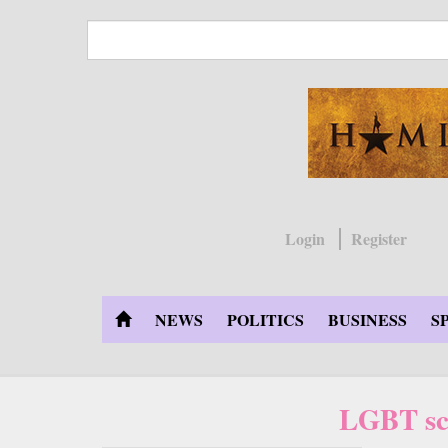
Skip
to
main
content
Login
Register
NEWS
POLITICS
BUSINESS
S
LGBT sch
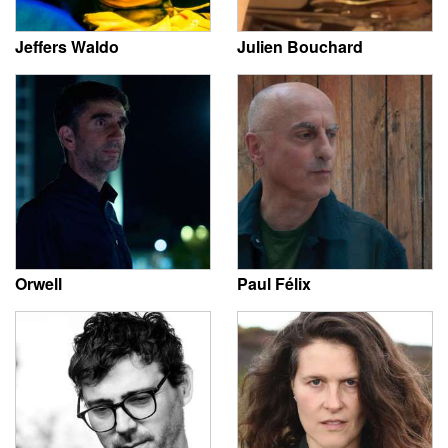
Jeffers Waldo
Julien Bouchard
Orwell
Paul Félix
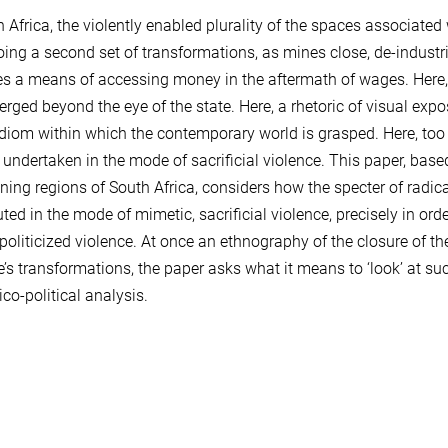
h Africa, the violently enabled plurality of the spaces associated
ing a second set of transformations, as mines close, de-indust
 a means of accessing money in the aftermath of wages. Here, a st
rged beyond the eye of the state. Here, a rhetoric of visual expo
idiom within which the contemporary world is grasped. Here, too t
s undertaken in the mode of sacrificial violence. This paper, bas
ing regions of South Africa, considers how the specter of radical a
uted in the mode of mimetic, sacrificial violence, precisely in or
y politicized violence. At once an ethnography of the closure of th
e’s transformations, the paper asks what it means to ‘look’ at su
ico-political analysis.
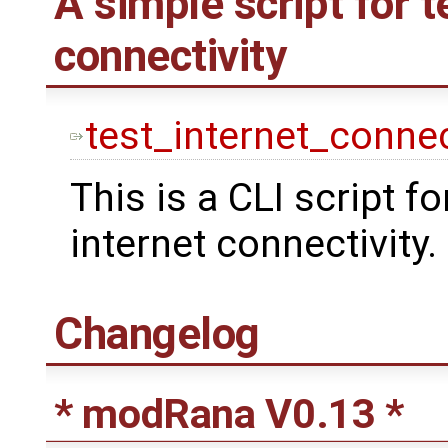
A simple script for t
connectivity
test_internet_connec
This is a CLI script fo
internet connectivity.
Changelog
* modRana V0.13 *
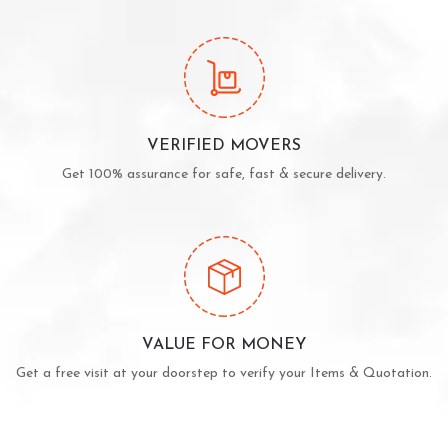
VERIFIED MOVERS
Get 100% assurance for safe, fast & secure delivery.
VALUE FOR MONEY
Get a free visit at your doorstep to verify your Items & Quotation.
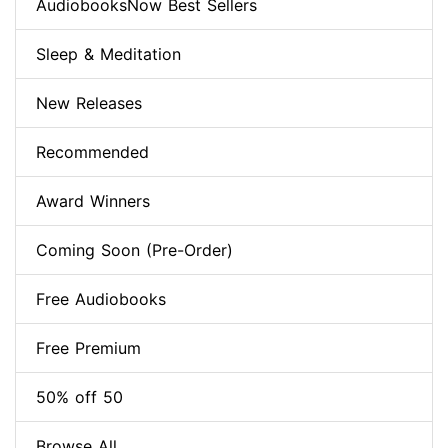
AudiobooksNow Best Sellers
Sleep & Meditation
New Releases
Recommended
Award Winners
Coming Soon (Pre-Order)
Free Audiobooks
Free Premium
50% off 50
Browse All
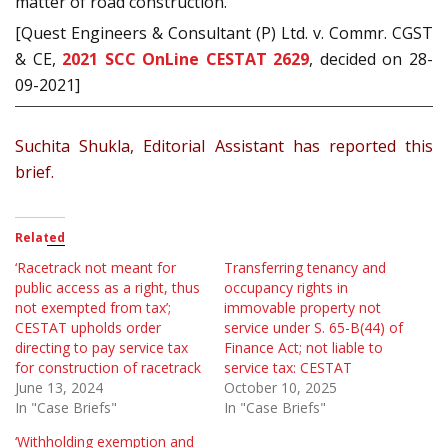
matter of road construction.
[Quest Engineers & Consultant (P) Ltd. v. Commr. CGST
& CE,
2021 SCC OnLine CESTAT 2629
, decided on 28-
09-2021]
Suchita Shukla, Editorial Assistant has reported this
brief.
Related
‘Racetrack not meant for
Transferring tenancy and
public access as a right, thus
occupancy rights in
not exempted from tax’;
immovable property not
CESTAT upholds order
service under S. 65-B(44) of
directing to pay service tax
Finance Act; not liable to
for construction of racetrack
service tax: CESTAT
June 13, 2024
October 10, 2025
In "Case Briefs"
In "Case Briefs"
‘Withholding exemption and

### EXERCISE OBJECTIVE:
Write out the text of all the records above line for line, without changing anything, and leave the pictures out of your answer.

### SOLUTION FOR THIS PROBLEM:
Skip
to
main
content
Login
Register
NEWS
POLITICS
BUSINESS
S
LGBT sch
Jeffers Waldo
Julien Bouchard
Orwell
Paul Félix
h Africa, the violently enabled plurality of the spaces associated
ing a second set of transformations, as mines close, de-indust
 a means of accessing money in the aftermath of wages. Here, a st
rged beyond the eye of the state. Here, a rhetoric of visual expo
idiom within which the contemporary world is grasped. Here, too t
s undertaken in the mode of sacrificial violence. This paper, bas
ing regions of South Africa, considers how the specter of radical a
uted in the mode of mimetic, sacrificial violence, precisely in or
y politicized violence. At once an ethnography of the closure of th
e’s transformations, the paper asks what it means to ‘look’ at su
ico-political analysis.
A simple script for t
connectivity
test_internet_connec
This is a CLI script fo
internet connectivity.
Changelog
* modRana V0.13 *
VERIFIED MOVERS
Get 100% assurance for safe, fast & secure delivery.
VALUE FOR MONEY
Get a free visit at your doorstep to verify your Items & Quotation.
AudiobooksNow Best Sellers
Sleep & Meditation
New Releases
Recommended
Award Winners
Coming Soon (Pre-Order)
Free Audiobooks
Free Premium
50% off 50
Browse All
matter of road construction.
[Quest Engineers & Consultant (P) Ltd. v. Commr. CGST
& CE,
2021 SCC OnLine CESTAT 2629
, decided on 28-
09-2021]
Suchita Shukla, Editorial Assistant has reported this
brief.
Related
‘Racetrack not meant for
Transferring tenancy and
public access as a right, thus
occupancy rights in
not exempted from tax’;
immovable property not
CESTAT upholds order
service under S. 65-B(44) of
directing to pay service tax
Finance Act; not liable to
for construction of racetrack
service tax: CESTAT
June 13, 2024
October 10, 2025
In "Case Briefs"
In "Case Briefs"
‘Withholding exemption and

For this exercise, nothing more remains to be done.